I haven't prayed in a long time, Gene, but I know you do. Next time you pray, keep me in mind, please. I need to figure this out, everything. I need to figure out what I'm going to do now that we're home. Hopefully someday soon I'll stop being angry at God. But until then, do the prayers for me. Christian ones are better than none at all, I suppose.

Stay warm, Gene.
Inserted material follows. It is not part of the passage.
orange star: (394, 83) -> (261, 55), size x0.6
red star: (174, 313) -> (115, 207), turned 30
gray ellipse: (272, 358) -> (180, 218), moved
And thank you for everything. You kept me alive, even when I wanted everything but that. I'm in your debt.

Love,

Alice Klein
Joyeux Noel et bonne année, mon ami

She stared down at the page, at her script. While she sometimes spoke French with Nix, almost as a way to preserve some small part of what had been Alice before the war, being able to write it out to someone she knew would appreciate it made her smile. Despite the deep sense of regret she still felt at not being able to wish him well on the holidays, it helped a bit. Sticking the pages into an envelope, she left it on the desk.

Alice took the stairs quietly. The grandfather clock read 3:25. When she opened the door of the master bedroom, she tried her hardest to be as silent as she could. But easing into bed, she realized Nix hadn't fallen asleep yet.

"I told you not to wait," she muttered.

But he just scoffed, half asleep. "Yeah, well, I don't take all the orders from you."

She couldn't help but smile at his joke. Once she had gotten under the sheets and felt the warmth of his presence and the blankets, Alice relaxed. Not Bastogne. Not a foxhole. Not pneumonia.

"Happy birthday, by the way," he mumbled.

With a grin, Alice let herself sleep. That morning he didn't have to go to work. That morning she didn't have to struggle at her art. So even if she didn't enjoy Christmas for the reasons he did, she enjoyed it nonetheless. Christmas meant time off for him. And maybe it would mean a cat. That certainly would make a fantastic birthday.